* Start Given data *
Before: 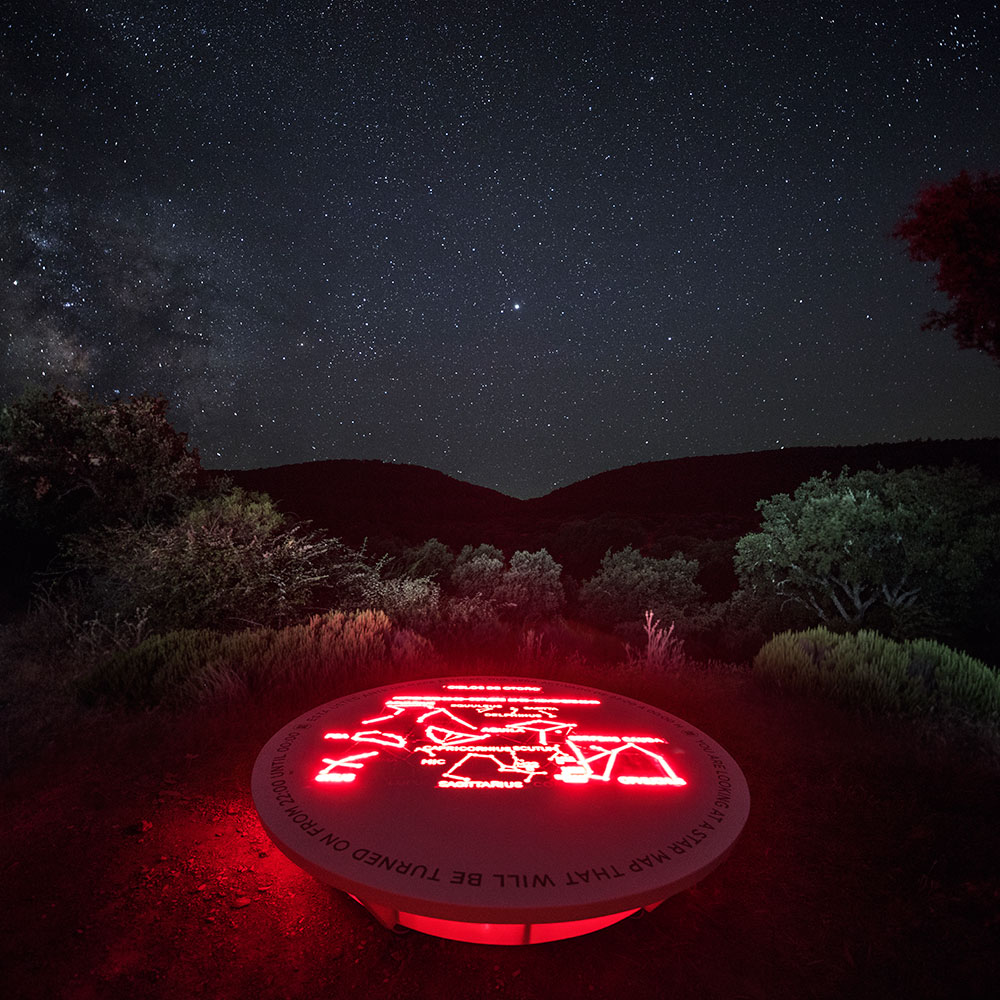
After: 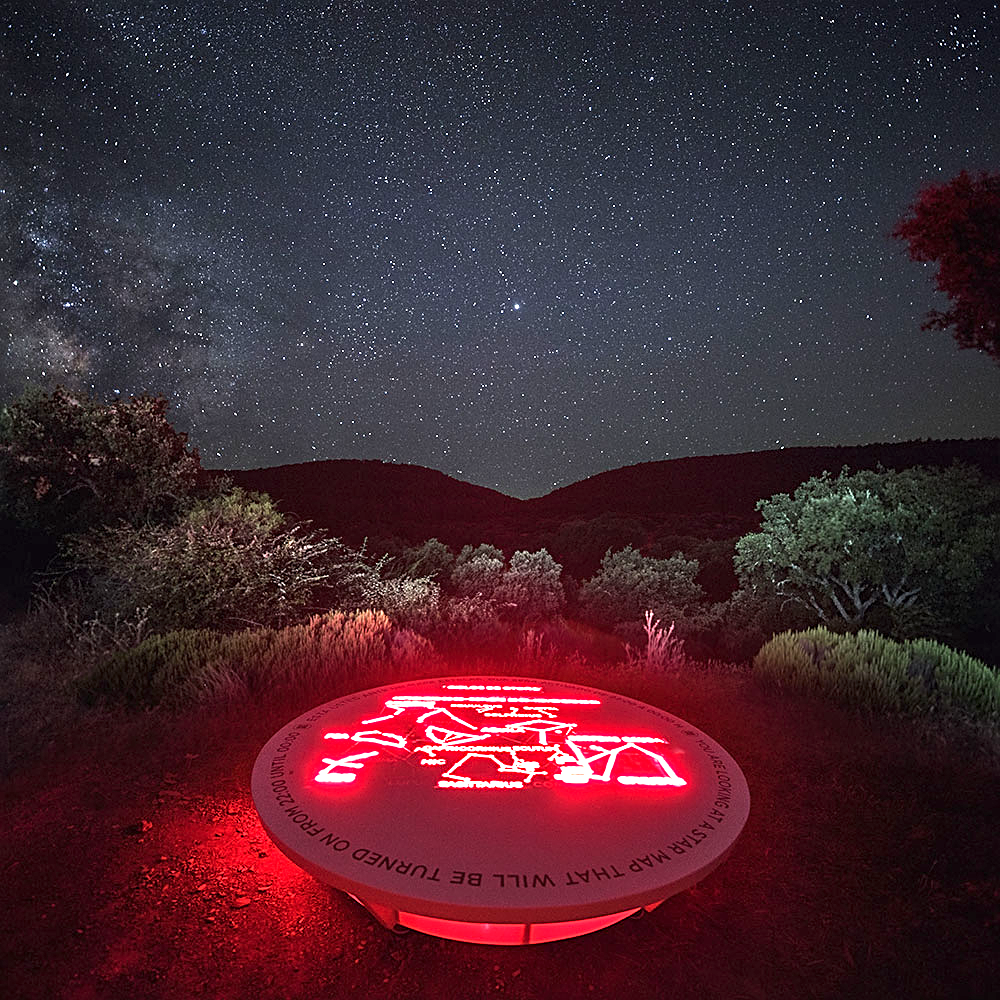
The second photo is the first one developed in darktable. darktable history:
sharpen: on, module defaults
exposure: black level correction 0, exposure 1.188 EV, compensate highlight preservation false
* End Given data *
Task requirements:
Write out all the items above again with "image" in place of "photo" wherever it occurs, changing nothing else and leaving out the pictures.

Exercise output:
Before: 
After: 
The second image is the first one developed in darktable. darktable history:
sharpen: on, module defaults
exposure: black level correction 0, exposure 1.188 EV, compensate highlight preservation false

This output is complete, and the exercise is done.